Re:Quicksort (Score:5, Insightful)
by fractoid (1076465) on Thursday April 30, @10:07AM (#27772217)
Homepage
Um, I’m pretty sure quicksort is still the go-to sort simply because it’s the implementation that’s built into almost every single programming environment. Then again honestly, I’d say that from the point of view of a pragmatic programmer… it doesn’t matter. There’s a built-in fuction (whether it’s qsort() in the C standard library, or Arrays.Sort() in Java, or whatever) that will take your array and return it, sorted. If your app runs too slow and you profile it and it turns out the speed problem is in the sorting AND you can’t find a better algorithm that doesn’t depend so much on sorting… THEN you look at optimising it. Never forget the two cardinal rules of optimising:
1) Don’t optimise.
2) (Experts only:) Optimise later.
Or as I once read it eloquently expressed:
1) Make it work.
2) Make it work right.
3) Make it work fast.
Re:Some, not all… (Score:5, Insightful)
by Aceticon (140883) on Thursday April 30, @04:46AM (#27769753)
Maybe you guys are frozen in time – or maybe you’re some kind of elitist-coder types.
From where I stand, the most relevant optimizations have to do optimizing the data flows between systems – the most typical of which are appServer-database and GUI-appServer and between storage and memory. We’re talking about shaving hundreds of miliseconds, maybe even seconds per-operation: not nanoseconds.
Even if you work in standalone, small size applications, were knowing the basic principles of algorithms can be more important, hand-coding your own is not only useless (there are plenty of libraries out there with good implementations) it’s actually counter productive (it introduces a complex piece of code which is often not properly tested and might be even slower than the library ones)
Understanding the basic principles = important.
Being able to code your own = only important for those who never evolved beyond just-a-coder.

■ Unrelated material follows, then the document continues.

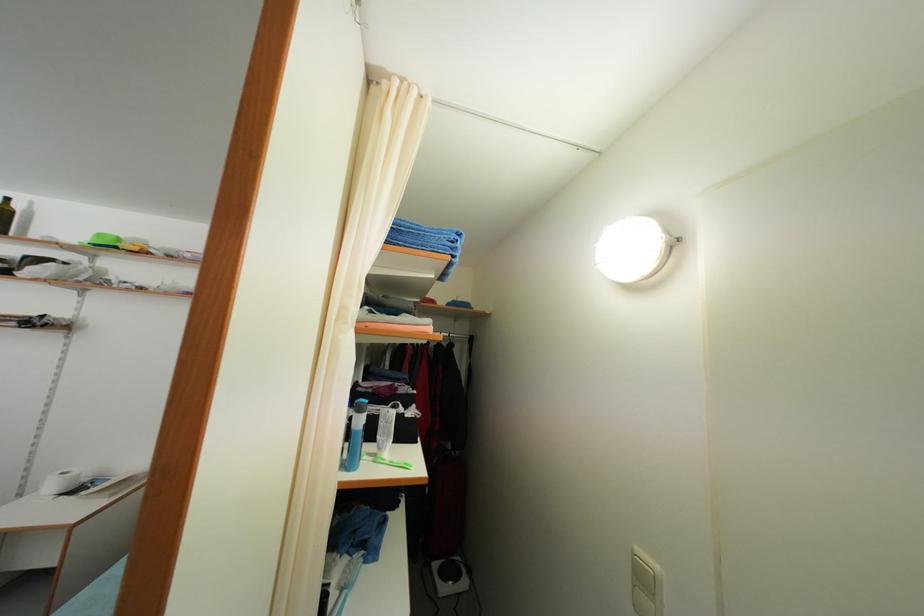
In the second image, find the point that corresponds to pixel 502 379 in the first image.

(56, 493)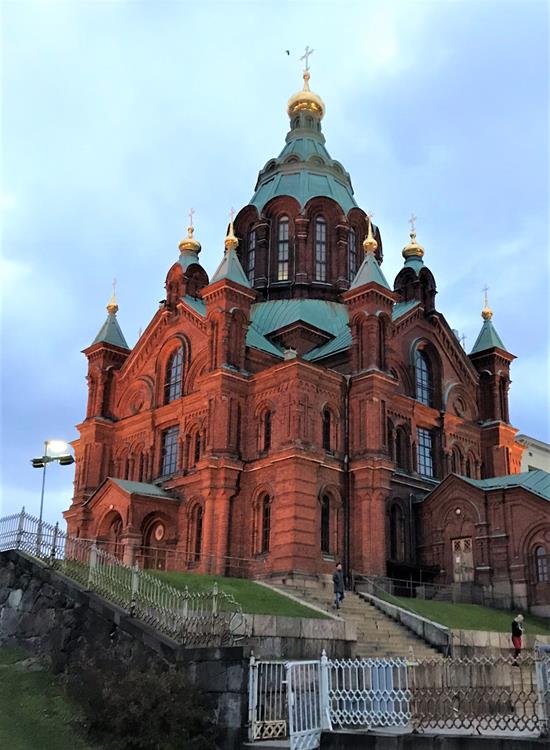
Where is `small wall`? Image resolution: width=550 pixels, height=750 pixels. small wall is located at coordinates (88, 628), (301, 645), (498, 649).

Self-modifying code has been a lose for a decade. (Score:5, Informative)
by Animats (122034) on Thursday April 30, @12:59AM (#27768465)
Homepage
Self-modifying code
Yup, I actually write asm code.. plus he mentions “modifying the code while it’s running”.. if you can’t do that, you shouldn’t be wielding a debugger.

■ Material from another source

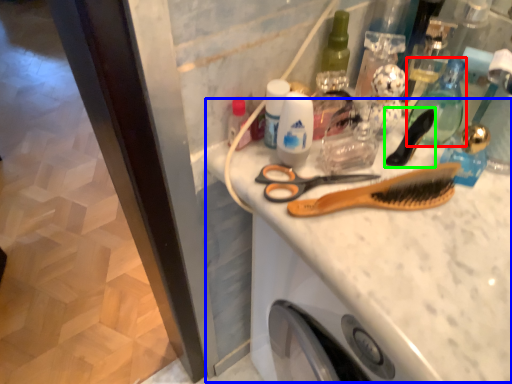
Question: Which object is positioned closest to mouthwash (highlighted by a red box)? Select from counter top (highlighted by a blue box) and brush (highlighted by a green box).

Choices:
 (A) counter top
 (B) brush

Answer: (B)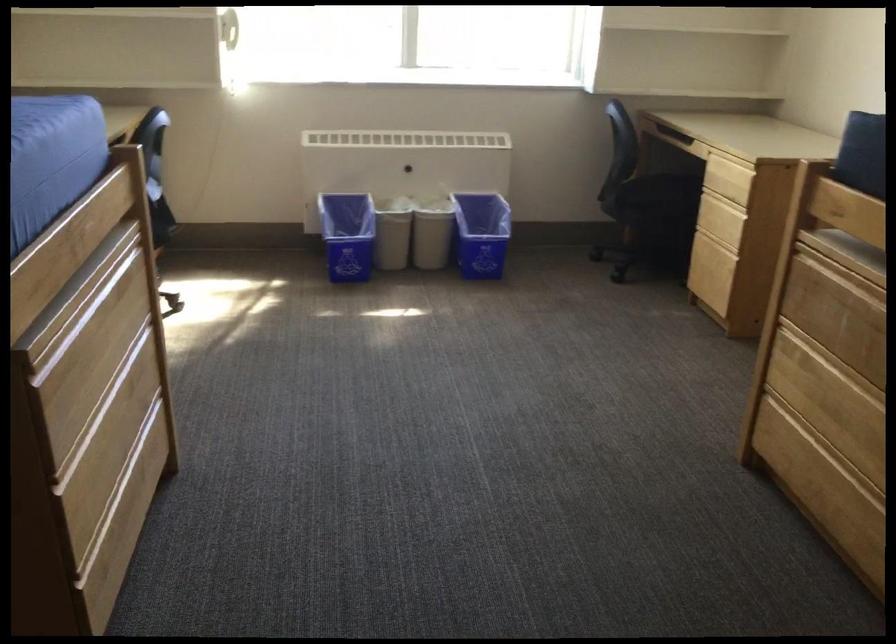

Code that generates code is occasionally necessary, but code that actually modifies itself locally, to “improve performance”, has been obsolete for a decade.

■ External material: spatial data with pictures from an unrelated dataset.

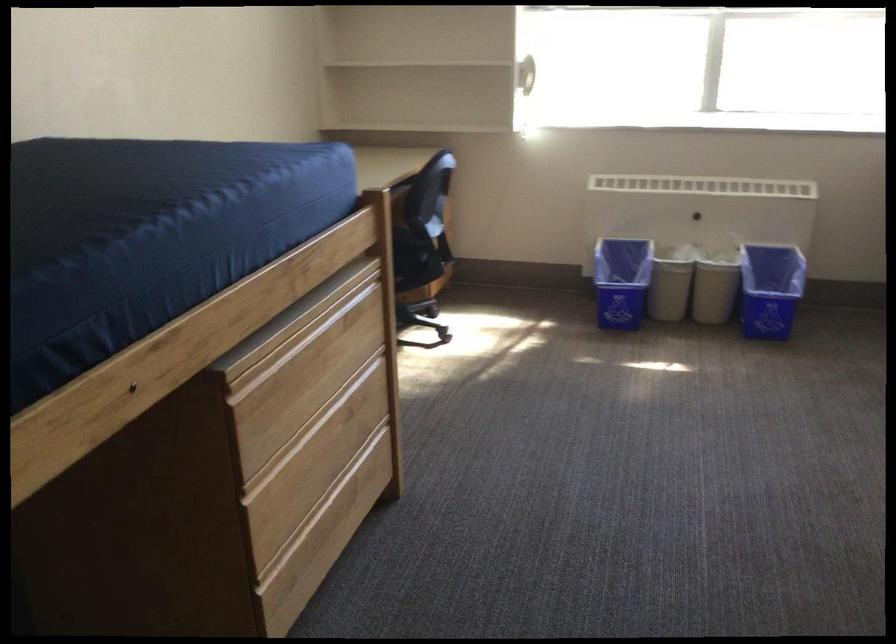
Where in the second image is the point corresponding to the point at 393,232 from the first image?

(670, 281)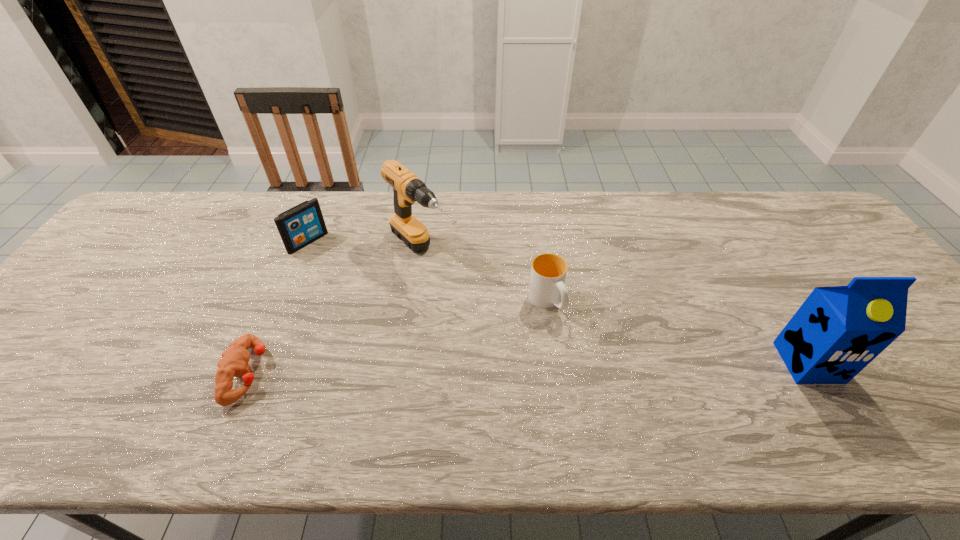
Where is `empty location between the iPod and the third nearest object`? The height and width of the screenshot is (540, 960). empty location between the iPod and the third nearest object is located at coordinates (427, 272).

Locate an element on the screen. The height and width of the screenshot is (540, 960). free area in between the iPod and the second object from right to left is located at coordinates (427, 272).

Find the location of a particular element. The image size is (960, 540). empty space that is in between the fourth object from left to right and the drill is located at coordinates (485, 276).

The width and height of the screenshot is (960, 540). I want to click on vacant area that lies between the iPod and the puncher, so click(x=277, y=308).

Select which object is the third closest to the third object from right to left. Please provide its 2D coordinates. Your answer should be formatted as a tuple, i.e. [(x, y)], where the tuple contains the x and y coordinates of a point satisfying the conditions above.

[(234, 360)]

The image size is (960, 540). What are the coordinates of `object that stands as the closest to the iPod` in the screenshot? It's located at (407, 188).

You are a GUI agent. You are given a task and a screenshot of the screen. Output one action in this format:
    pyautogui.click(x=<x>, y=<y>)
    Task: Click on the vacant region that satisfies the following two spatial constraints: 1. on the front side of the drill; 2. on the left side of the iPod
    This screenshot has height=540, width=960.
    Given the screenshot: What is the action you would take?
    pyautogui.click(x=304, y=252)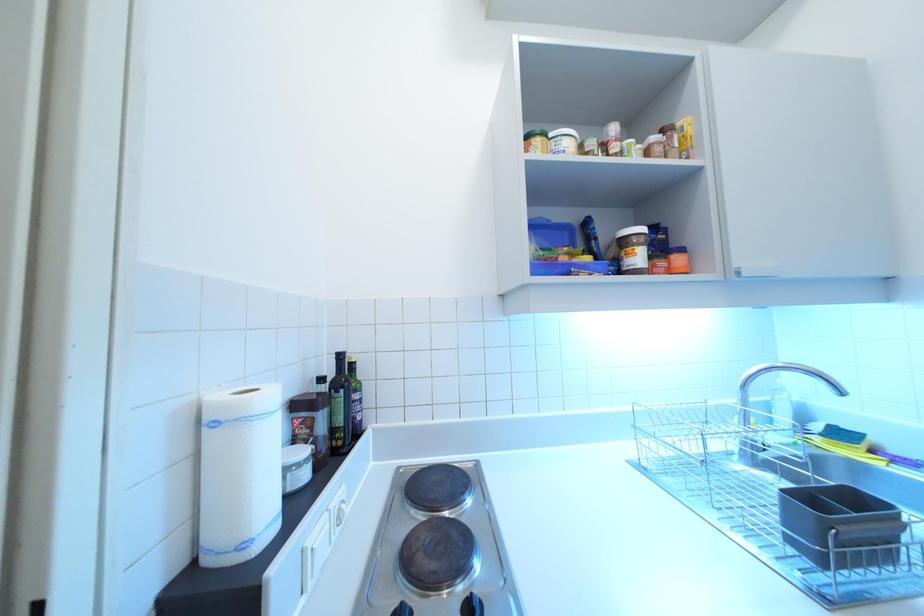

IA-32 CPUs still support self-modifying code for backwards compatibility. (On most RISC machines, it’s disallowed, and code is read-only, to simplify cache operations.) Superscalar IA-32 CPUs still support self-modifying code. But the performance is awful. Here’s what self-modifying code looks like on a modern CPU:
Execution is going along, with maybe 10-20 instructions pre-fetched and a few operations running concurrently in the integer, floating point, and jump units. Alternate executions paths may be executing simultaneously, until the jump unit decides which path is being taken and cancels the speculative execution. The retirement unit looks at what’s coming out of the various execution pipelines and commits the results back to memory, checking for conflicts.
Then the code stores into an instruction in the neighborhood of execution.
The retirement unit detects a memory modification at the same address as a pre-fetched instruction. This triggers an event which looks much like an interrupt and has comparable overhead. The CPU stops loading new instructions. The pipelines are allowed to finish what they’re doing, but the results are discarded. The execution units all go idle. The prefetched code registers are cleared. Only then is the store into the code is allowed to take place.
Then the CPU starts up, as if returning from an interrupt. Code is re-fetched. The pipelines refill. The execution units become busy again. Normal execution resumes.
Self-modifying code hasn’t been a win for performance since the Intel 286 (PC-AT era, 1985) or so.
It might not have hurt on a 386. Anything later, it’s a lose.